Consider the matrix \(\begin{pmatrix} 1 & 2 & 3 \\ 4 & 5 & 6 \\ 7 & 8 & 9 \end{pmatrix}\) Let’s subtract $4 \mathbf{R}_1$ from $\mathbf{R}_2$. We have \(4 \mathbf{R}_1 = \begin{pmatrix} 4 & 8 & 12 \end{pmatrix}\) so \(\mathbf{R}_2 - 4 \mathbf{R}_1 = \begin{pmatrix} 0 & -3 & -6 \end{pmatrix}\) Our new matrix is \(\begin{pmatrix} 1 & 2 & 3 \\ 0 & -3 & -6 \\ 7 & 8 & 9 \end{pmatrix}\)
As with scaling a row and switching rows, we want to express the operation $\mathbf{R}_i \mapsto \mathbf{R}_i - c\mathbf{R}_j$ via multiplication with a particular matrix.
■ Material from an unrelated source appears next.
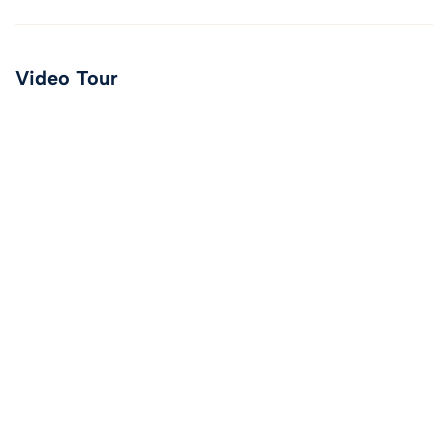
Video Tour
Consider the matrix \(I_m - c D(i,j)\) If we multiply this by a matrix $A$, \(\left( I_m - c D(i,j) \right) A = I_m A - c D(i,j) A = A - c D(i,j) A\) then we are subtracting off a copy of the i-th row in the j-th spot which is scaled by $c$.
This is exactly what we wanted to do! Thus, the multiplication with $I - c D(i,j)$ subtracts $c \mathbf{R}_j^A$ from the $\mathbf{R}_i^A$.
Let’s give these matrices their own names since they will be important: \(L(i,j,c)_m := I_m + cD(i,j)_m\) So for example $L(1,2,10)_3$ is \(\begin{pmatrix} 1 & 10 & 0 \\ 0 & 1 & 0 \\ 0 & 0 & 1 \end{pmatrix}\)
These three families of operations are the tools we will use to operate on systems and transform them into (reduced) row echelon form. Before delving into that algorithm, we will first show that our solution sets do not change under scaling a row, exhanging rows, or subtracting off a scalar multiple of a row.